6 points, SCA Band 2, 0.125 EFTSL
Undergraduate - Unit
Refer to the specific census and withdrawal dates for the semester(s) in which this unit is offered.
- First semester 2018 (On-campus)
This unit explores key emerging challenges in health at the national and global levels. A case study approach is used to explore current issues facing health systems, including the causes, consequences, and approaches used to address the issues.
Causes are considered at the behavioural, social, cultural, political and environmental levels.
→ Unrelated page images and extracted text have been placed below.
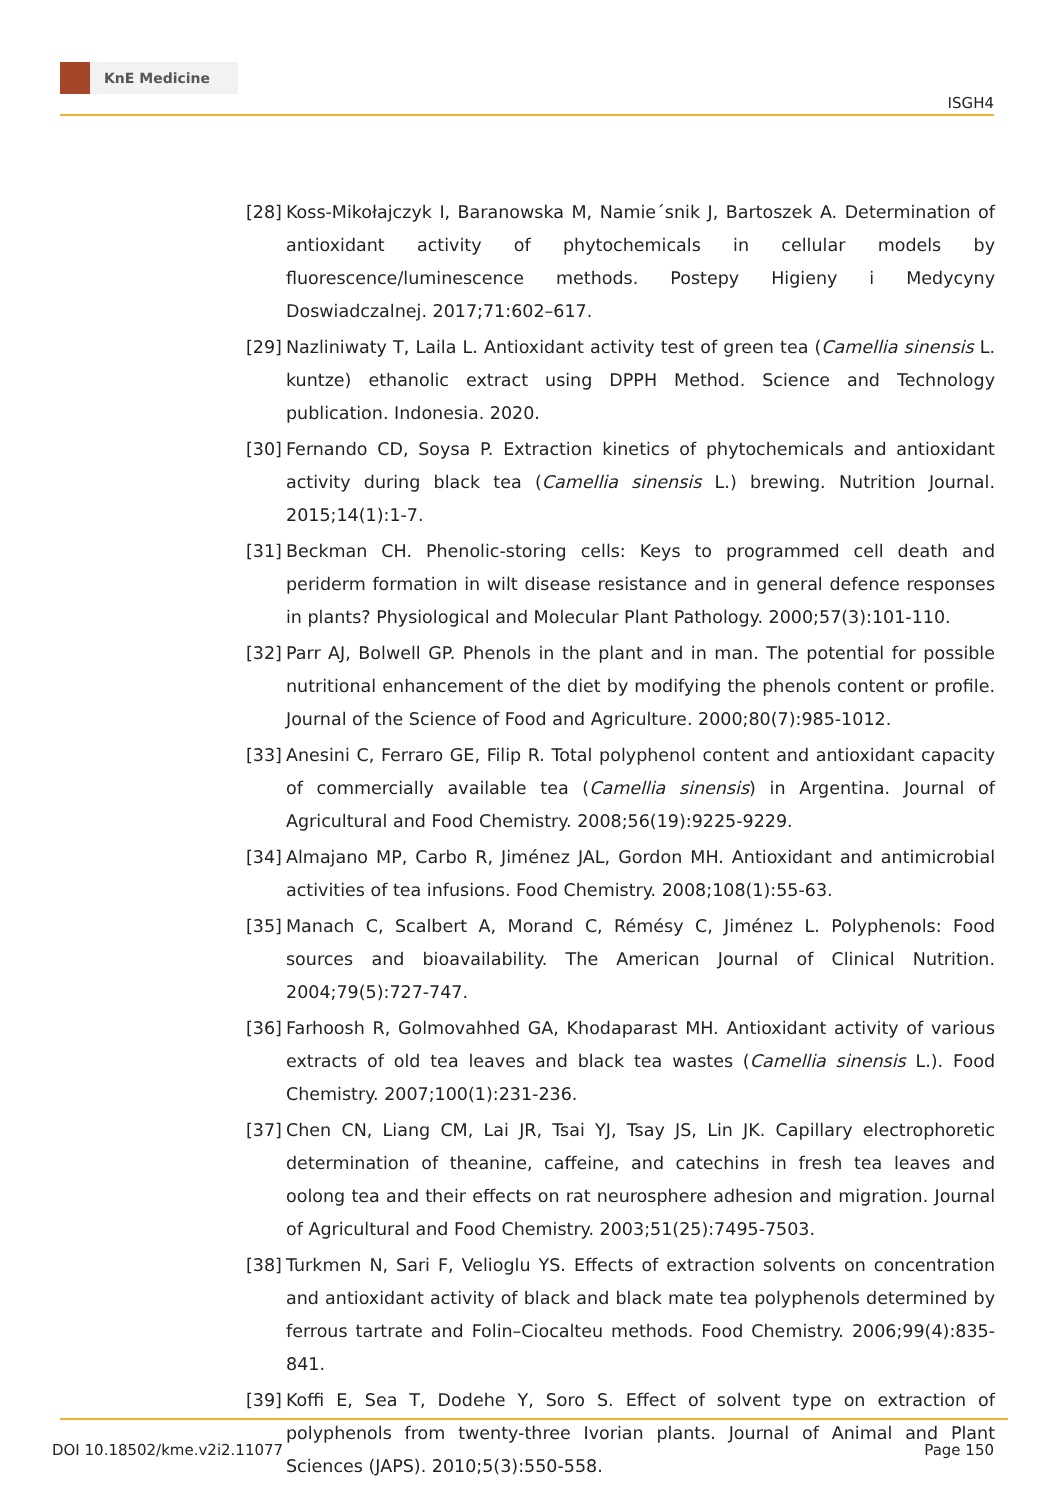KnE Medicine
ISGH4
[28] Koss-Mikołajczyk I, Baranowska M, Namie´snik J, Bartoszek A. Determination of antioxidant activity of phytochemicals in cellular models by fluorescence/luminescence methods. Postepy Higieny i Medycyny Doswiadczalnej. 2017;71:602–617.
[29] Nazliniwaty T, Laila L. Antioxidant activity test of green tea (Camellia sinensis L. kuntze) ethanolic extract using DPPH Method. Science and Technology publication. Indonesia. 2020.
[30] Fernando CD, Soysa P. Extraction kinetics of phytochemicals and antioxidant activity during black tea (Camellia sinensis L.) brewing. Nutrition Journal. 2015;14(1):1-7.
[31] Beckman CH. Phenolic-storing cells: Keys to programmed cell death and periderm formation in wilt disease resistance and in general defence responses in plants? Physiological and Molecular Plant Pathology. 2000;57(3):101-110.
[32] Parr AJ, Bolwell GP. Phenols in the plant and in man. The potential for possible nutritional enhancement of the diet by modifying the phenols content or profile. Journal of the Science of Food and Agriculture. 2000;80(7):985-1012.
[33] Anesini C, Ferraro GE, Filip R. Total polyphenol content and antioxidant capacity of commercially available tea (Camellia sinensis) in Argentina. Journal of Agricultural and Food Chemistry. 2008;56(19):9225-9229.
[34] Almajano MP, Carbo R, Jiménez JAL, Gordon MH. Antioxidant and antimicrobial activities of tea infusions. Food Chemistry. 2008;108(1):55-63.
[35] Manach C, Scalbert A, Morand C, Rémésy C, Jiménez L. Polyphenols: Food sources and bioavailability. The American Journal of Clinical Nutrition. 2004;79(5):727-747.
[36] Farhoosh R, Golmovahhed GA, Khodaparast MH. Antioxidant activity of various extracts of old tea leaves and black tea wastes (Camellia sinensis L.). Food Chemistry. 2007;100(1):231-236.
[37] Chen CN, Liang CM, Lai JR, Tsai YJ, Tsay JS, Lin JK. Capillary electrophoretic determination of theanine, caffeine, and catechins in fresh tea leaves and oolong tea and their effects on rat neurosphere adhesion and migration. Journal of Agricultural and Food Chemistry. 2003;51(25):7495-7503.
[38] Turkmen N, Sari F, Velioglu YS. Effects of extraction solvents on concentration and antioxidant activity of black and black mate tea polyphenols determined by ferrous tartrate and Folin–Ciocalteu methods. Food Chemistry. 2006;99(4):835-841.
[39] Koffi E, Sea T, Dodehe Y, Soro S. Effect of solvent type on extraction of polyphenols from twenty-three Ivorian plants. Journal of Animal and Plant Sciences (JAPS). 2010;5(3):550-558.
DOI 10.18502/kme.v2i2.11077 Page 150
A public health and/or systems thinking perspective is taken to describe and critically appraise initiatives to address identified issues.
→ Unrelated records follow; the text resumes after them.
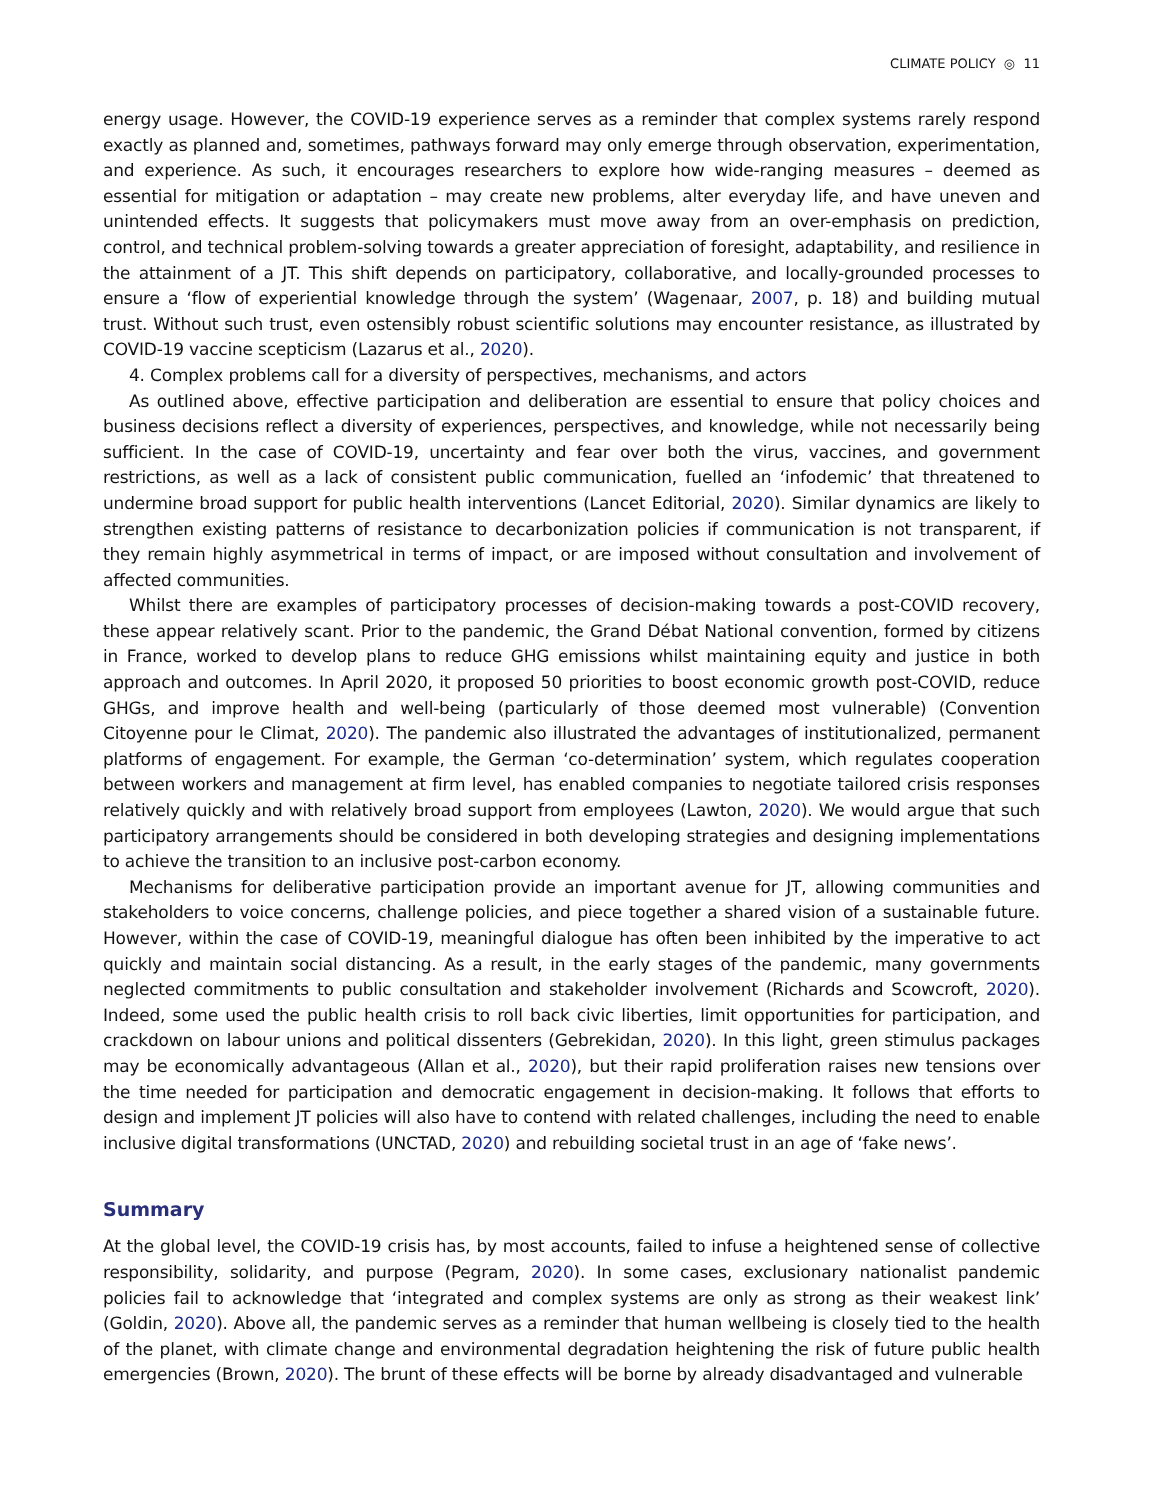CLIMATE POLICY ◎ 11
energy usage. However, the COVID-19 experience serves as a reminder that complex systems rarely respond exactly as planned and, sometimes, pathways forward may only emerge through observation, experimentation, and experience. As such, it encourages researchers to explore how wide-ranging measures – deemed as essential for mitigation or adaptation – may create new problems, alter everyday life, and have uneven and unintended effects. It suggests that policymakers must move away from an over-emphasis on prediction, control, and technical problem-solving towards a greater appreciation of foresight, adaptability, and resilience in the attainment of a JT. This shift depends on participatory, collaborative, and locally-grounded processes to ensure a ‘flow of experiential knowledge through the system’ (Wagenaar, 2007, p. 18) and building mutual trust. Without such trust, even ostensibly robust scientific solutions may encounter resistance, as illustrated by COVID-19 vaccine scepticism (Lazarus et al., 2020).
4. Complex problems call for a diversity of perspectives, mechanisms, and actors
As outlined above, effective participation and deliberation are essential to ensure that policy choices and business decisions reflect a diversity of experiences, perspectives, and knowledge, while not necessarily being sufficient. In the case of COVID-19, uncertainty and fear over both the virus, vaccines, and government restrictions, as well as a lack of consistent public communication, fuelled an ‘infodemic’ that threatened to undermine broad support for public health interventions (Lancet Editorial, 2020). Similar dynamics are likely to strengthen existing patterns of resistance to decarbonization policies if communication is not transparent, if they remain highly asymmetrical in terms of impact, or are imposed without consultation and involvement of affected communities.
Whilst there are examples of participatory processes of decision-making towards a post-COVID recovery, these appear relatively scant. Prior to the pandemic, the Grand Débat National convention, formed by citizens in France, worked to develop plans to reduce GHG emissions whilst maintaining equity and justice in both approach and outcomes. In April 2020, it proposed 50 priorities to boost economic growth post-COVID, reduce GHGs, and improve health and well-being (particularly of those deemed most vulnerable) (Convention Citoyenne pour le Climat, 2020). The pandemic also illustrated the advantages of institutionalized, permanent platforms of engagement. For example, the German ‘co-determination’ system, which regulates cooperation between workers and management at firm level, has enabled companies to negotiate tailored crisis responses relatively quickly and with relatively broad support from employees (Lawton, 2020). We would argue that such participatory arrangements should be considered in both developing strategies and designing implementations to achieve the transition to an inclusive post-carbon economy.
Mechanisms for deliberative participation provide an important avenue for JT, allowing communities and stakeholders to voice concerns, challenge policies, and piece together a shared vision of a sustainable future. However, within the case of COVID-19, meaningful dialogue has often been inhibited by the imperative to act quickly and maintain social distancing. As a result, in the early stages of the pandemic, many governments neglected commitments to public consultation and stakeholder involvement (Richards and Scowcroft, 2020). Indeed, some used the public health crisis to roll back civic liberties, limit opportunities for participation, and crackdown on labour unions and political dissenters (Gebrekidan, 2020). In this light, green stimulus packages may be economically advantageous (Allan et al., 2020), but their rapid proliferation raises new tensions over the time needed for participation and democratic engagement in decision-making. It follows that efforts to design and implement JT policies will also have to contend with related challenges, including the need to enable inclusive digital transformations (UNCTAD, 2020) and rebuilding societal trust in an age of ‘fake news’.
Summary
At the global level, the COVID-19 crisis has, by most accounts, failed to infuse a heightened sense of collective responsibility, solidarity, and purpose (Pegram, 2020). In some cases, exclusionary nationalist pandemic policies fail to acknowledge that ‘integrated and complex systems are only as strong as their weakest link’ (Goldin, 2020). Above all, the pandemic serves as a reminder that human wellbeing is closely tied to the health of the planet, with climate change and environmental degradation heightening the risk of future public health emergencies (Brown, 2020). The brunt of these effects will be borne by already disadvantaged and vulnerable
Specific challenges which will be the focus of this unit will change over time in line with contemporary and emerging issues, but for example may include: obesity, population ageing, climate change, emerging infectious diseases and mental health, terrorism, and natural disasters.
On successful completion of this unit students will:
- Analyse the behavioural, social and cultural, environmental and political determinants that contribute to selected emerging challenges in health.
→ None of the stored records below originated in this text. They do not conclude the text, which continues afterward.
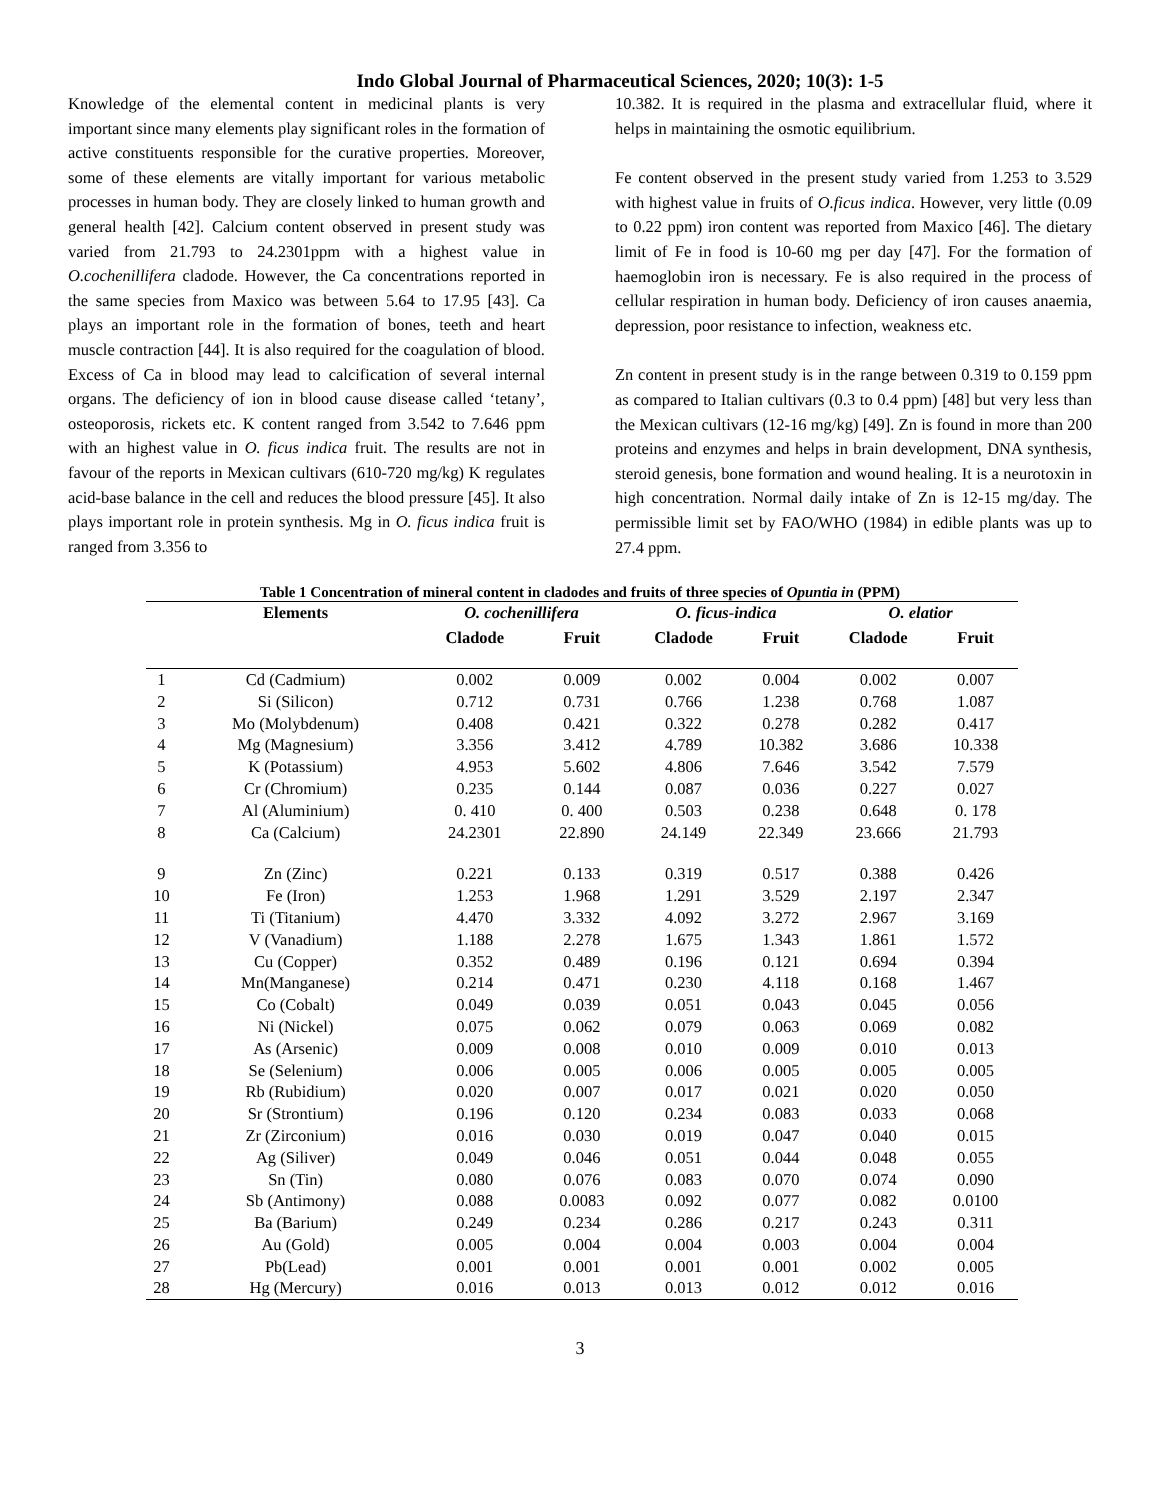Indo Global Journal of Pharmaceutical Sciences, 2020; 10(3): 1-5
Knowledge of the elemental content in medicinal plants is very important since many elements play significant roles in the formation of active constituents responsible for the curative properties. Moreover, some of these elements are vitally important for various metabolic processes in human body. They are closely linked to human growth and general health [42]. Calcium content observed in present study was varied from 21.793 to 24.2301ppm with a highest value in O.cochenillifera cladode. However, the Ca concentrations reported in the same species from Maxico was between 5.64 to 17.95 [43]. Ca plays an important role in the formation of bones, teeth and heart muscle contraction [44]. It is also required for the coagulation of blood. Excess of Ca in blood may lead to calcification of several internal organs. The deficiency of ion in blood cause disease called ‘tetany’, osteoporosis, rickets etc. K content ranged from 3.542 to 7.646 ppm with an highest value in O. ficus indica fruit. The results are not in favour of the reports in Mexican cultivars (610-720 mg/kg) K regulates acid-base balance in the cell and reduces the blood pressure [45]. It also plays important role in protein synthesis. Mg in O. ficus indica fruit is ranged from 3.356 to
10.382. It is required in the plasma and extracellular fluid, where it helps in maintaining the osmotic equilibrium.
Fe content observed in the present study varied from 1.253 to 3.529 with highest value in fruits of O.ficus indica. However, very little (0.09 to 0.22 ppm) iron content was reported from Maxico [46]. The dietary limit of Fe in food is 10-60 mg per day [47]. For the formation of haemoglobin iron is necessary. Fe is also required in the process of cellular respiration in human body. Deficiency of iron causes anaemia, depression, poor resistance to infection, weakness etc.
Zn content in present study is in the range between 0.319 to 0.159 ppm as compared to Italian cultivars (0.3 to 0.4 ppm) [48] but very less than the Mexican cultivars (12-16 mg/kg) [49]. Zn is found in more than 200 proteins and enzymes and helps in brain development, DNA synthesis, steroid genesis, bone formation and wound healing. It is a neurotoxin in high concentration. Normal daily intake of Zn is 12-15 mg/day. The permissible limit set by FAO/WHO (1984) in edible plants was up to 27.4 ppm.
Table 1 Concentration of mineral content in cladodes and fruits of three species of Opuntia in (PPM)
| | Elements | O. cochenillifera | | O. ficus-indica | | O. elatior | |
| --- | --- | --- | --- | --- | --- | --- | --- |
| | | Cladode | Fruit | Cladode | Fruit | Cladode | Fruit |
| 1 | Cd (Cadmium) | 0.002 | 0.009 | 0.002 | 0.004 | 0.002 | 0.007 |
| 2 | Si (Silicon) | 0.712 | 0.731 | 0.766 | 1.238 | 0.768 | 1.087 |
| 3 | Mo (Molybdenum) | 0.408 | 0.421 | 0.322 | 0.278 | 0.282 | 0.417 |
| 4 | Mg (Magnesium) | 3.356 | 3.412 | 4.789 | 10.382 | 3.686 | 10.338 |
| 5 | K (Potassium) | 4.953 | 5.602 | 4.806 | 7.646 | 3.542 | 7.579 |
| 6 | Cr (Chromium) | 0.235 | 0.144 | 0.087 | 0.036 | 0.227 | 0.027 |
| 7 | Al (Aluminium) | 0. 410 | 0. 400 | 0.503 | 0.238 | 0.648 | 0. 178 |
| 8 | Ca (Calcium) | 24.2301 | 22.890 | 24.149 | 22.349 | 23.666 | 21.793 |
| 9 | Zn (Zinc) | 0.221 | 0.133 | 0.319 | 0.517 | 0.388 | 0.426 |
| 10 | Fe (Iron) | 1.253 | 1.968 | 1.291 | 3.529 | 2.197 | 2.347 |
| 11 | Ti (Titanium) | 4.470 | 3.332 | 4.092 | 3.272 | 2.967 | 3.169 |
| 12 | V (Vanadium) | 1.188 | 2.278 | 1.675 | 1.343 | 1.861 | 1.572 |
| 13 | Cu (Copper) | 0.352 | 0.489 | 0.196 | 0.121 | 0.694 | 0.394 |
| 14 | Mn(Manganese) | 0.214 | 0.471 | 0.230 | 4.118 | 0.168 | 1.467 |
| 15 | Co (Cobalt) | 0.049 | 0.039 | 0.051 | 0.043 | 0.045 | 0.056 |
| 16 | Ni (Nickel) | 0.075 | 0.062 | 0.079 | 0.063 | 0.069 | 0.082 |
| 17 | As (Arsenic) | 0.009 | 0.008 | 0.010 | 0.009 | 0.010 | 0.013 |
| 18 | Se (Selenium) | 0.006 | 0.005 | 0.006 | 0.005 | 0.005 | 0.005 |
| 19 | Rb (Rubidium) | 0.020 | 0.007 | 0.017 | 0.021 | 0.020 | 0.050 |
| 20 | Sr (Strontium) | 0.196 | 0.120 | 0.234 | 0.083 | 0.033 | 0.068 |
| 21 | Zr (Zirconium) | 0.016 | 0.030 | 0.019 | 0.047 | 0.040 | 0.015 |
| 22 | Ag (Siliver) | 0.049 | 0.046 | 0.051 | 0.044 | 0.048 | 0.055 |
| 23 | Sn (Tin) | 0.080 | 0.076 | 0.083 | 0.070 | 0.074 | 0.090 |
| 24 | Sb (Antimony) | 0.088 | 0.0083 | 0.092 | 0.077 | 0.082 | 0.0100 |
| 25 | Ba (Barium) | 0.249 | 0.234 | 0.286 | 0.217 | 0.243 | 0.311 |
| 26 | Au (Gold) | 0.005 | 0.004 | 0.004 | 0.003 | 0.004 | 0.004 |
| 27 | Pb(Lead) | 0.001 | 0.001 | 0.001 | 0.001 | 0.002 | 0.005 |
| 28 | Hg (Mercury) | 0.016 | 0.013 | 0.013 | 0.012 | 0.012 | 0.016 |
3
- Explain and apply the basic principles of a systems thinking approach to emerging health challenges.
- Identify and appraise public health principles and approaches to control, prevent or otherwise address selected emerging challenges.
- Analyse the implications of selected emerging challenges for the delivery of health care and structure and functions of health systems.
- Describe and explain basic risk and emergency management principles.
- Case study (900 words) (15%)
- Group presentation (20 minutes) (20%)
- Critical appraisal (1,500 words) (25%)
- Examination (2 hours) (40%) Hurdle
80% attendance at tutorials
80% participation in online tasks
1 hour lecture, 2 hour tutorial, 3 hours of directed online student learning activities, plus 6 hours of self-directed study per week.